• **Required work**
Retype each line of the data below exactly, beginning with the first and ending with the one that contains "518 347 46.01". Pictures do not belong in the copy.

• **Dataset entries**
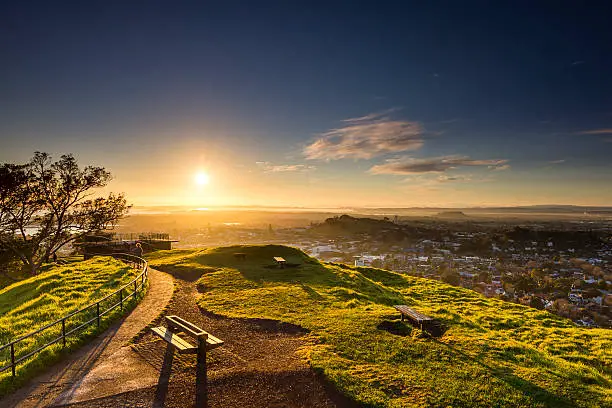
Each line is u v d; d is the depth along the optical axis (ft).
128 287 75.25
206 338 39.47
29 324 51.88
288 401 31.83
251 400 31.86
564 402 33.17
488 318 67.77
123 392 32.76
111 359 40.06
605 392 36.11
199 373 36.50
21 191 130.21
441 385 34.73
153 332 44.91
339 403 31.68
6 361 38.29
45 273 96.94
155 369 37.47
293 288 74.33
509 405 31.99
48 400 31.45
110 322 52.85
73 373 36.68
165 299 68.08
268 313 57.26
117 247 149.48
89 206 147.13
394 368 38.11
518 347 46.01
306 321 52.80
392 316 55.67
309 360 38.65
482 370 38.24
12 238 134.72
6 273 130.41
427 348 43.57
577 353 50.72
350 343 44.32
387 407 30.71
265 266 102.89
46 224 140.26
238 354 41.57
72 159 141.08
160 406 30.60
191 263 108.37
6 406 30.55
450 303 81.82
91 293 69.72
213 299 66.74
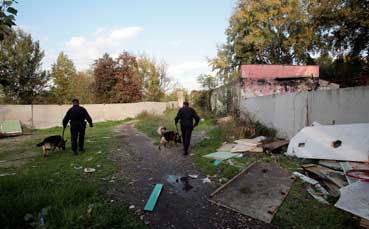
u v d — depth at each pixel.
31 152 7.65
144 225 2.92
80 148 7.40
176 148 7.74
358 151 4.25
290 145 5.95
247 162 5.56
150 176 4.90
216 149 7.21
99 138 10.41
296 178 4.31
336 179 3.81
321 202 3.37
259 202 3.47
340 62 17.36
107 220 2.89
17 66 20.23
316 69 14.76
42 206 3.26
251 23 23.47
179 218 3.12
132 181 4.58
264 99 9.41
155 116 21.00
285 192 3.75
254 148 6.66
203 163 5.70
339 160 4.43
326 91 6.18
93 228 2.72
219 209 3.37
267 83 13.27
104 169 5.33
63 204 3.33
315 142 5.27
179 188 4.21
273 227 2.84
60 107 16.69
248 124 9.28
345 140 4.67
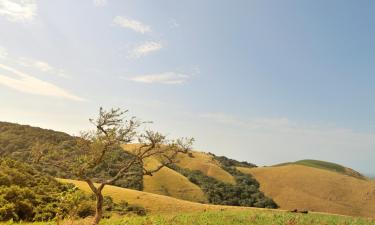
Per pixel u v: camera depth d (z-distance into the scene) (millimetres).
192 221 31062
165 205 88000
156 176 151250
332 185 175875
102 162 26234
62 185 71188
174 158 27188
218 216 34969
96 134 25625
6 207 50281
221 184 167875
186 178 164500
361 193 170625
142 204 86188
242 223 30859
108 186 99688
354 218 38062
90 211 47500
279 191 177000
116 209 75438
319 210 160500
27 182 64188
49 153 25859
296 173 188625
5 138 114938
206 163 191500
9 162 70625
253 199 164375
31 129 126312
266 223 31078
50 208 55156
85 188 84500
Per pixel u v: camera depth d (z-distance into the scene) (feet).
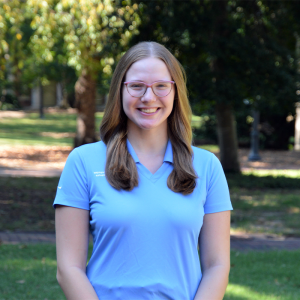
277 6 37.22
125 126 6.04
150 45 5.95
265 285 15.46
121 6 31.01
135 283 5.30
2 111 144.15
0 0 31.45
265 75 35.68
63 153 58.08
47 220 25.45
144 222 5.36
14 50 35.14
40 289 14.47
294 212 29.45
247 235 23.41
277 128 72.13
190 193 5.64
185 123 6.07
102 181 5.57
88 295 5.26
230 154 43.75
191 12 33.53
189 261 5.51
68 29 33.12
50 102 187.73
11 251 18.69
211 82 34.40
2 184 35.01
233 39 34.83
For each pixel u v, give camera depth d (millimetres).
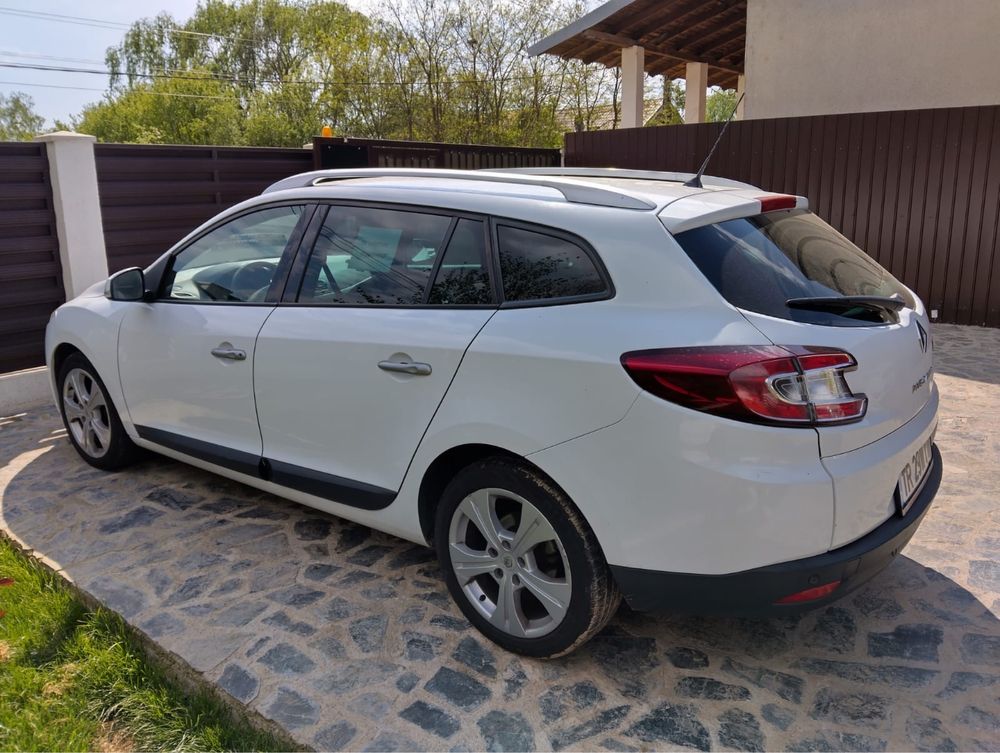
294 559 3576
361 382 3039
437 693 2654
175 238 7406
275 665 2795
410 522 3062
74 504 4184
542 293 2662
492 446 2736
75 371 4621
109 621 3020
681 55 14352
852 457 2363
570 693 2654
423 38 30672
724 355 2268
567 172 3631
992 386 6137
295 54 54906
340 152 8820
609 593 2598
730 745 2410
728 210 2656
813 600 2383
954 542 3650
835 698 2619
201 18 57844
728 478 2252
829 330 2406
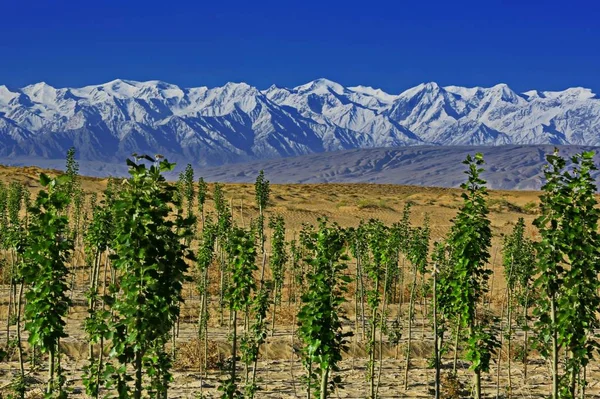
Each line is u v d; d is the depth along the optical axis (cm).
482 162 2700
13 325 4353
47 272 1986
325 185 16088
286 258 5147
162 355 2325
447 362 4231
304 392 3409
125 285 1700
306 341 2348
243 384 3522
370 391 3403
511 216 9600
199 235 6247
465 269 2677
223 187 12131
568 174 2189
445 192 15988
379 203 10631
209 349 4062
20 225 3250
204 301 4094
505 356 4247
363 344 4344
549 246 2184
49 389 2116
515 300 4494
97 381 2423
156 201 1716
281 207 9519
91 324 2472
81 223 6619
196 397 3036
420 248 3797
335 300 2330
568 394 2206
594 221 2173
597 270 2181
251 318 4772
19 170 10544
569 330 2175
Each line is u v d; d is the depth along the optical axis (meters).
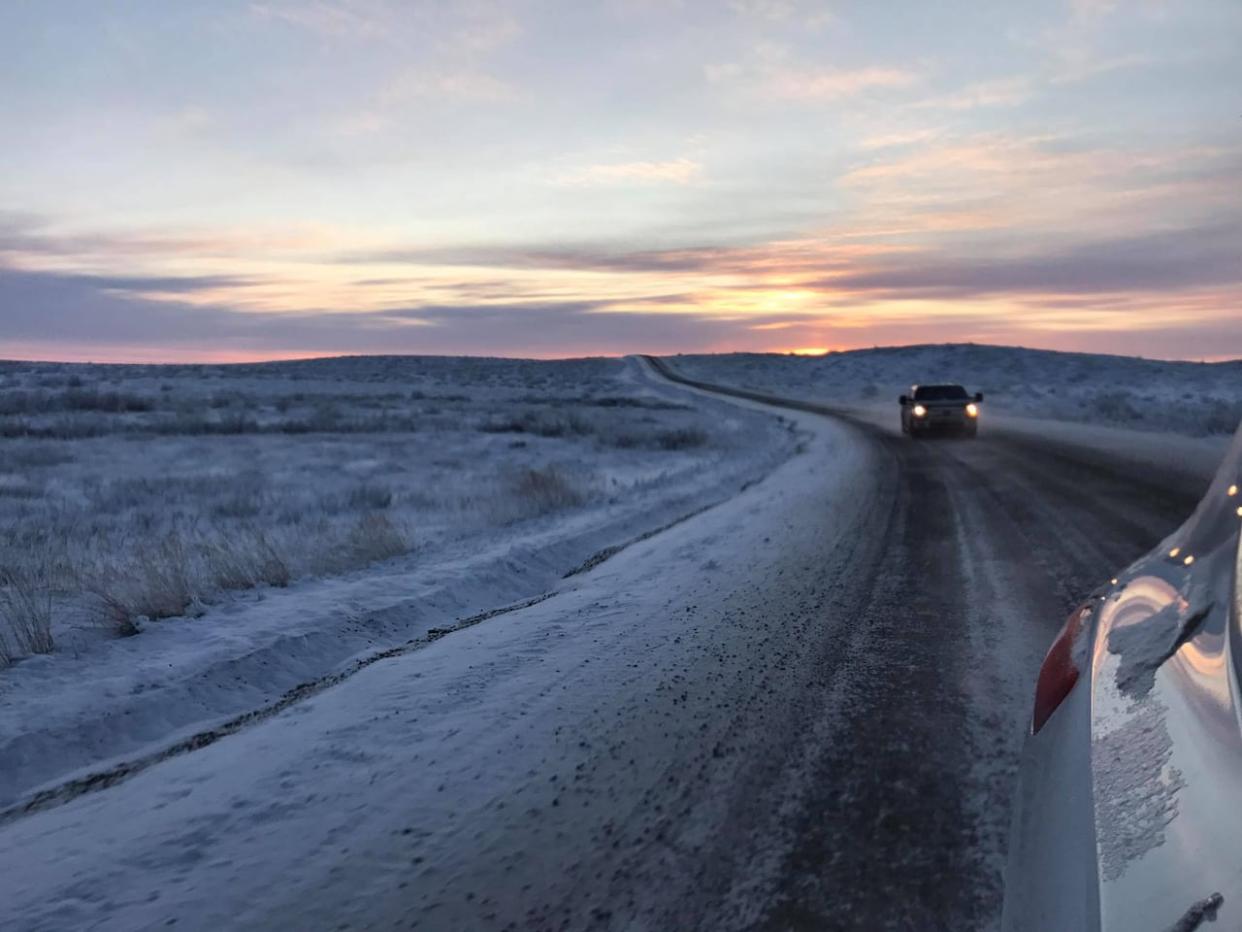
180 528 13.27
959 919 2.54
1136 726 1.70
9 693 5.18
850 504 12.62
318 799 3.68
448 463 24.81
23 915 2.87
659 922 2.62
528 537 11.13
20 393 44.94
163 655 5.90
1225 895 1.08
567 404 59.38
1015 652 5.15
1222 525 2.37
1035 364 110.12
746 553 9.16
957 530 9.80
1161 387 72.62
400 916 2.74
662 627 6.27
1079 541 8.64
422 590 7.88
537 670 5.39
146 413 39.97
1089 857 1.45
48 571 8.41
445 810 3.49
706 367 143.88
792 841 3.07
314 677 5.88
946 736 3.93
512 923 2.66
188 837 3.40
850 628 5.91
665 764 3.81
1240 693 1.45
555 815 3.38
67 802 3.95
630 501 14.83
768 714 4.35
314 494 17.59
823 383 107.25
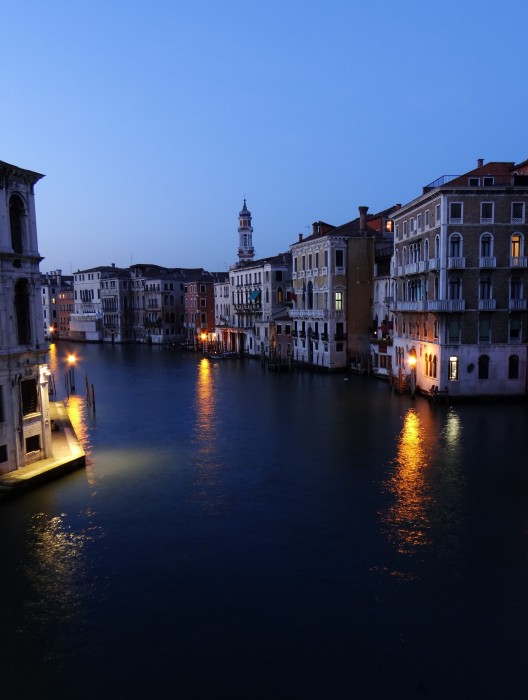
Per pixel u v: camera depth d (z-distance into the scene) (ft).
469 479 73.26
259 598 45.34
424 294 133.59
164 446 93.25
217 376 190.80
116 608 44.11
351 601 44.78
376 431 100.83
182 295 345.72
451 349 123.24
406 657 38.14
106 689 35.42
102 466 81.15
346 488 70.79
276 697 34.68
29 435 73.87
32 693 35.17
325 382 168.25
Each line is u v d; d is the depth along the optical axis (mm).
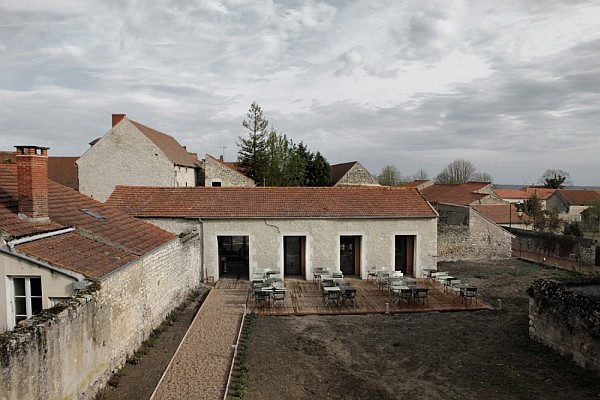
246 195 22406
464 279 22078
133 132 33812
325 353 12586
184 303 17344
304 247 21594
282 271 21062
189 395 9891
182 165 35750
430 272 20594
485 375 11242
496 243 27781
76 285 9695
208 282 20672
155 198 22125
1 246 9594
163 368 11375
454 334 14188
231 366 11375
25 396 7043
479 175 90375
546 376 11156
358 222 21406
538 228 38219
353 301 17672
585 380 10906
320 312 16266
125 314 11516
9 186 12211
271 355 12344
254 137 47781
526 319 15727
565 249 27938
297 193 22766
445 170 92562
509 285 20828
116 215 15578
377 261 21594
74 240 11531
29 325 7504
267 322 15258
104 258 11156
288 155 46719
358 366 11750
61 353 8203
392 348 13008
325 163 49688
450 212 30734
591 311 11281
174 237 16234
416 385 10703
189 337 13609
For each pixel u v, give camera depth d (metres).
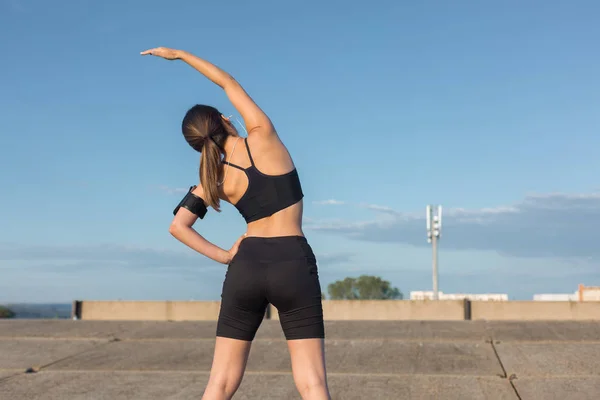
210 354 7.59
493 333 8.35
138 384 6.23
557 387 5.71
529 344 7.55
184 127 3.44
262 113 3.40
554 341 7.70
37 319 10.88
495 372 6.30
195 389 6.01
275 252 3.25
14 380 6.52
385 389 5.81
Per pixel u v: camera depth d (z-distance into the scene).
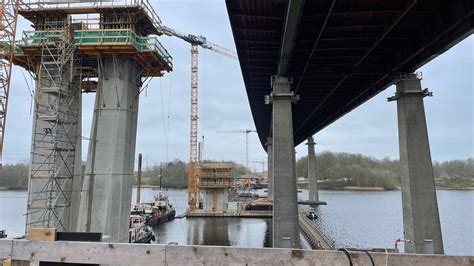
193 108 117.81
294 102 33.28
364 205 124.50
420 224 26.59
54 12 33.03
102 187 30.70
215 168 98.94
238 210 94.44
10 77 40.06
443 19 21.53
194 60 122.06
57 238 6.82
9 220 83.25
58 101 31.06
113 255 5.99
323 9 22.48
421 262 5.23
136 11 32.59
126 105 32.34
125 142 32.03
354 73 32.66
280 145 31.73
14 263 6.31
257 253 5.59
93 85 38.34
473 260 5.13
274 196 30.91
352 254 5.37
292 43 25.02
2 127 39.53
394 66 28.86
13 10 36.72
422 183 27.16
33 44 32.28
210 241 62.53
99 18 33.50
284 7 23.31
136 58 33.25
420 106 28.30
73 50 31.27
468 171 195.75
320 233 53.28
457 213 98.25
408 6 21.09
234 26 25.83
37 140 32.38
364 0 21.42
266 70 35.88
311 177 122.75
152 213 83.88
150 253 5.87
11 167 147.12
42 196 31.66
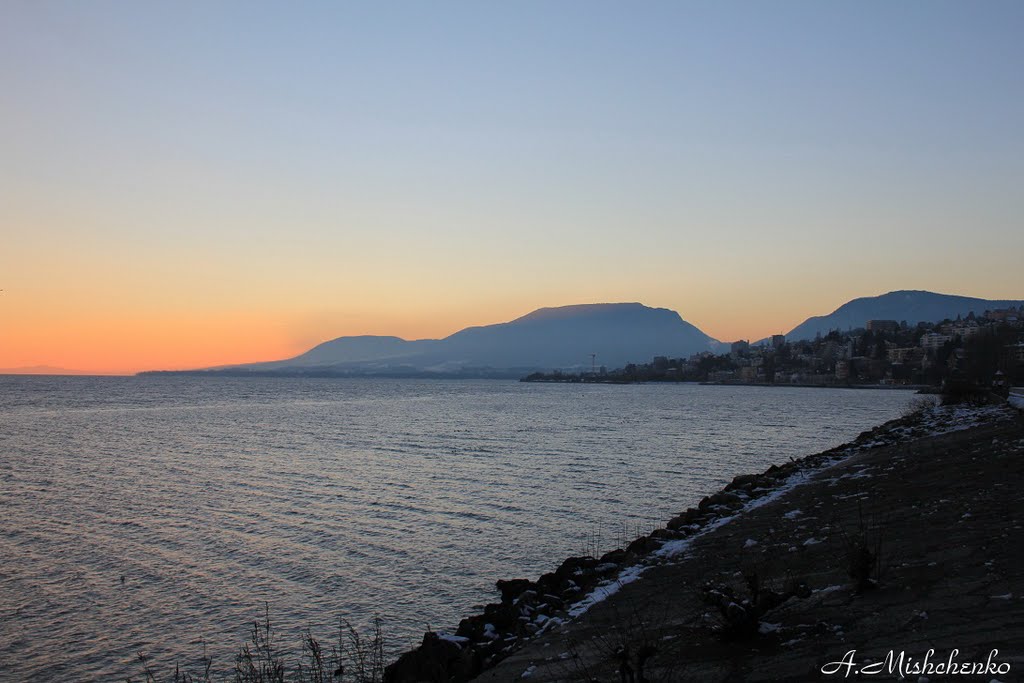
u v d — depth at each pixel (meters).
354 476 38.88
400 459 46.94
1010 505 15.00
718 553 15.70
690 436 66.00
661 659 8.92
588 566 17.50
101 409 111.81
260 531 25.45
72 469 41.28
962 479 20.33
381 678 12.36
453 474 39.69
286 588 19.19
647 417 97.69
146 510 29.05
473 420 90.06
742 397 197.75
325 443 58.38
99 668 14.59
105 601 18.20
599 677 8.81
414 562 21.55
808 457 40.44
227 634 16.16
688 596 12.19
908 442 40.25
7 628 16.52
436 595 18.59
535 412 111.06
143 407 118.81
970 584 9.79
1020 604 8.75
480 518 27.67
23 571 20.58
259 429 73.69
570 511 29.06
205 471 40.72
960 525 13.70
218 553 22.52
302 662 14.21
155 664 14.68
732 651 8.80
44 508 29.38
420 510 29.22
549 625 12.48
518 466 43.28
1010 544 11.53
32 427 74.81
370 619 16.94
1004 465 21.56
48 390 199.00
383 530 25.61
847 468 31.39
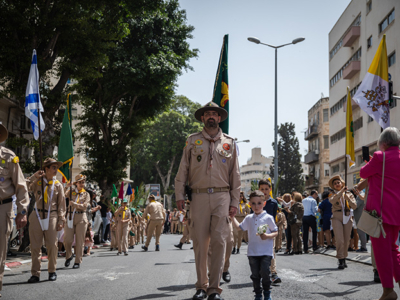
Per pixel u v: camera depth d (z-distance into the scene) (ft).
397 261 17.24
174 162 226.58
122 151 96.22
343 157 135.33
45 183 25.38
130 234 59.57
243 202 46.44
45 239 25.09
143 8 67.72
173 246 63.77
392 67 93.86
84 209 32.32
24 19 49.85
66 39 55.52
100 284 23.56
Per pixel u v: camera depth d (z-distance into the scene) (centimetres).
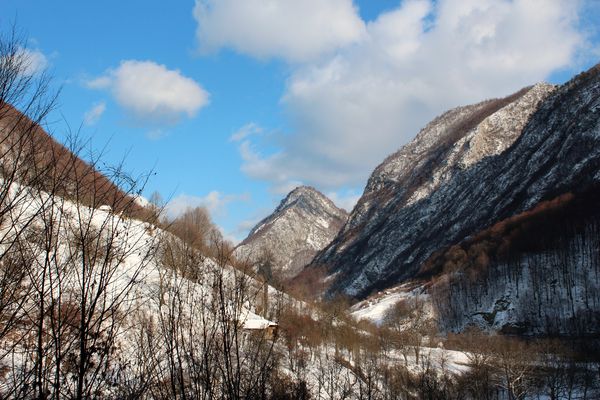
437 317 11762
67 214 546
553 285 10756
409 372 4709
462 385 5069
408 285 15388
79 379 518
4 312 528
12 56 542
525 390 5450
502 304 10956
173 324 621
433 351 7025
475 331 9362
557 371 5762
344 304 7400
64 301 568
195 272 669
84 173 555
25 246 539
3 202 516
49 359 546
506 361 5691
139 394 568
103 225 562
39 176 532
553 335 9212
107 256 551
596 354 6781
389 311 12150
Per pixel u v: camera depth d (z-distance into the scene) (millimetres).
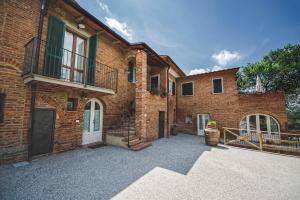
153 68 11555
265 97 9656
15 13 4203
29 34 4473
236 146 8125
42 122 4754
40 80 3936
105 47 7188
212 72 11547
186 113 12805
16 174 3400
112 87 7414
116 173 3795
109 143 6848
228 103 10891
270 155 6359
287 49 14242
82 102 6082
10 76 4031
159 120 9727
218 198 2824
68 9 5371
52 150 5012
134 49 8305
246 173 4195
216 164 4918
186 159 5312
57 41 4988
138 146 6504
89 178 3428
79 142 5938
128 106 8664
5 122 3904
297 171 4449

• **Exercise response**
Each line is u v d; d is the depth along the optical axis (ft).
128 287 75.25
206 338 39.47
29 324 51.88
288 401 31.83
251 400 31.86
564 402 33.17
488 318 67.77
123 392 32.76
111 359 40.06
605 392 36.11
199 373 36.50
21 191 130.21
441 385 34.73
153 332 44.91
339 403 31.68
6 361 38.29
45 273 96.94
155 369 37.47
293 288 74.33
509 405 31.99
48 400 31.45
110 322 52.85
73 373 36.68
165 299 68.08
268 313 57.26
117 247 149.48
89 206 147.13
394 368 38.11
518 347 46.01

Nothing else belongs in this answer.